I prepare my Sicilain Grandma's sauce in a cauldron. I form my meatballs as close to the same size as possible by using an ice cream scoop, then drop them into the sauce raw, to simmer and cook through for 45 minutes. Because I use shredded bread, not bread crumbs, the meatballs will increase in size by up to 50% from simmering in the sauce.
I cook the maccheroni, any amount, any shape, usually Ronzoni brand, for 12 minutes, no more, no less. Barilla is designed to remain al dente, even if you boil it for an hour!
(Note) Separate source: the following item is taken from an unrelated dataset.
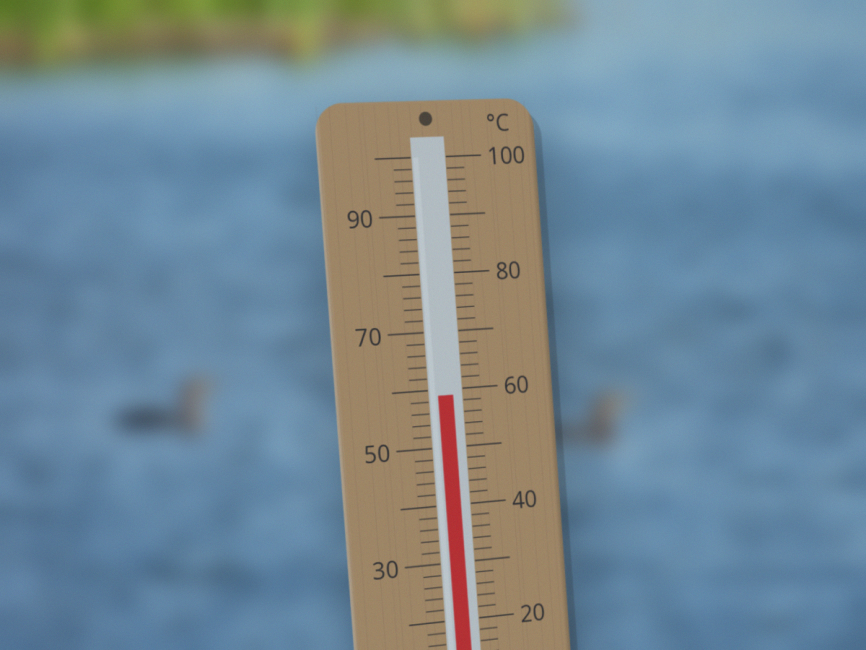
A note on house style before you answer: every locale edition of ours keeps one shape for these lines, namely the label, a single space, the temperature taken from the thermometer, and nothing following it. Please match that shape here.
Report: 59 °C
Then I dump the maccheroni into the sculapasta, shake vigorously, then dump it back into the pot. For hollow maccheroni I repeat the draining process once more. Then I add sauce to the maccheroni, just enough to coat it, and mix. Then I serve it. I don't give a tinker's damn what anyone says, the water the maccheroni was cooked in is still water, regardless of how much starch it retains, and it is not going to thicken your sauce. IT IS GOING TO WATER IT DOWN! That is an old, NONITALIAN, wives tale, like twisting your spaghetti onto your fork using a tablespoon.
This basic spaghetti and meatballs preparation has been perfected by three generations of Sicilians, in both the old country and the new, and now passed on to a fourth generation, by me. I will stand by it to my dying breath.